Ils commettent je pense 2 erreurs comparé à leur modèle, le CSA routier: 1)Le conducteur qui se fait avoir voit le plus souvent le coup de flash... ce qui limite les contestations car quand on est flashé on s'attend a recevoir un courrier. C'est sans doute pourquoi les illuminateurs infra-rouge, invisibles, n'ont jamais été déployés. Ici, point de conscience de s'être fait gauler va forçément mener à plus de contestations. Surtout que les utilisateurs familiaux sont plus nombreux à partager un lien ADSL qu'un véhicule...

2)Il y a un système d'amende minoré attractif versus la perspective de croiser le fer avec l'état. Ici, pour 1500€ bcp plus de monde va choisir l'option "je leur rentre dans le lard".

Je comprends que les avocats se marrent... voire se frottent les mains. On va pouvoir réediter la même gagneuse que pour le droit routier: Des défenses individuelles bien rémunératrices en s'abstenant de soulever un point de fond qui pourrait invalider le système tout entier... et arrêter la rente!

Pour M Champloix: Ca existe donc déjà, ce principe... depuis 10 ans: Premier nom sur la carte grise, locataire d'un véhicule dans le cas d'un loueur... et chef d'établissement dans le cas d'une société. On peut s'attendre à d'autres transpositions à toute infraction de masse.

Eolas:
Enfer, le GCDMM (Grand Complot du Monde Mondial) est découvert par Yan ! On ne déploie pas des appareils modernes car c'est un complot ! Avocats complices ! Et d'ailleurs, vous avez vu comment vous a regardé votre concierge, ce matin ? Elle en fait partie ! Là, regardez, sous votre lit : il n'y a rien ! C'est la preuve : un complot ne laisse pas de traces ! Oh ! Regardez, ils viennent vous chercher avec une camisole ! C'est que vous en savez trop ! Courrez ! Courrez ! Surtout, ne vous arrêtez pas !

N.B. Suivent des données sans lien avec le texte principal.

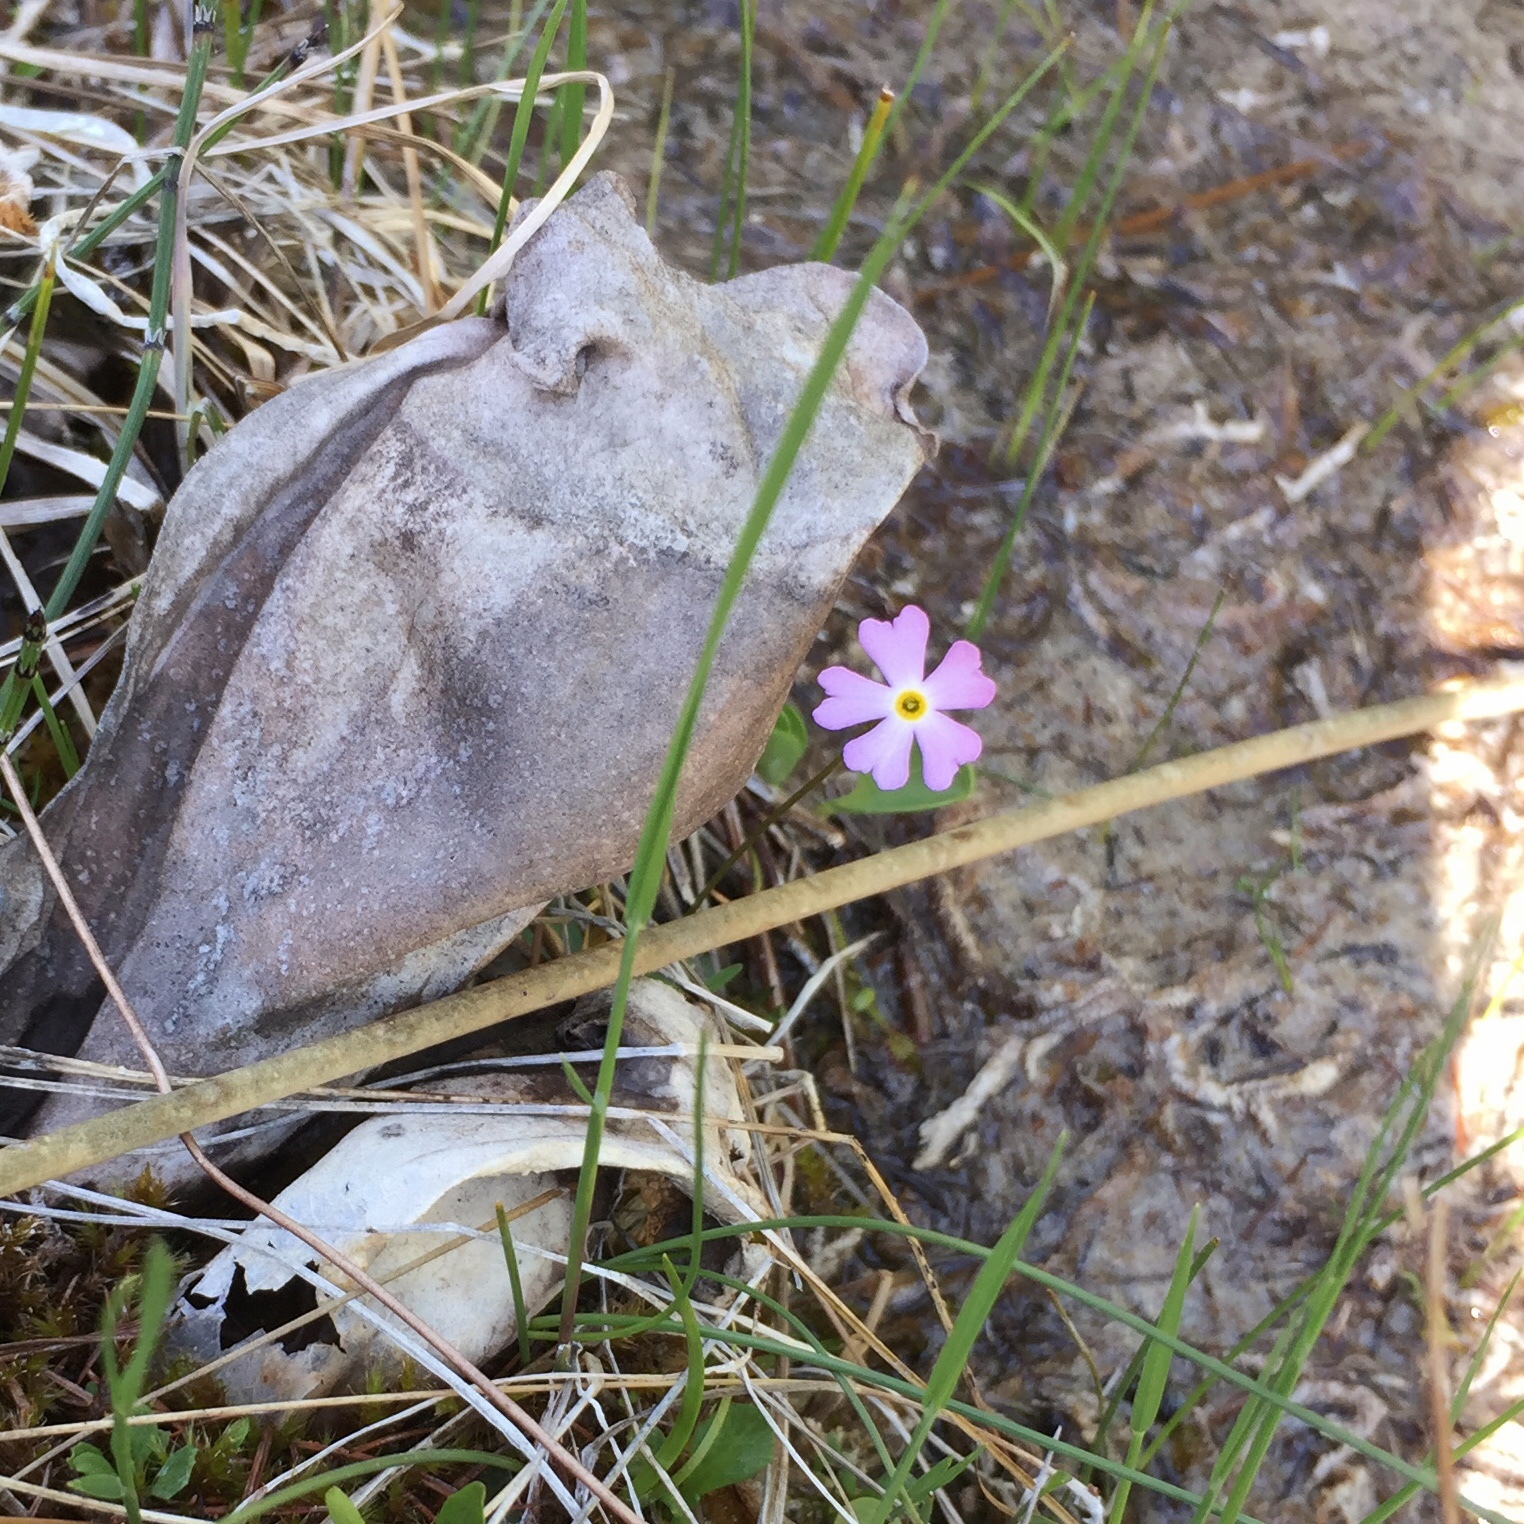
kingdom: Plantae
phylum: Tracheophyta
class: Magnoliopsida
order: Ericales
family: Primulaceae
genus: Primula
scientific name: Primula mistassinica
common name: Bird's-eye primrose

209. Le mercredi 24 juin 2009 à 13:18 par pedrorico

Petite question par rapport à un article 01net d'aujourd'hui : {{Ces amendes, jusqu'ici catégoriquement écartées par Christine Albanel, concerneraient l'internaute qui, après réception de courriels d'avertissement, continuera de se livrer à du téléchargement illégal ou aura « laissé par négligence, au moyen de son accès Internet, un tiers commettre une contrefaçon ». Une mention qui renvoie à l'obligation de surveillance de la ligne prévue par la loi initiale et permet donc l'envoi d'amende à un internaute, même si la culpabilité de ce dernier n'est pas avérée.

Le gouvernement semble donc avoir trouvé une solution pratique - et qui évacue les contraintes techniques - pour traiter en masse les infractions. On se retrouve ici dans le cas des infractions de la route, où c'est le propriétaire du véhicule qui reçoit la contravention.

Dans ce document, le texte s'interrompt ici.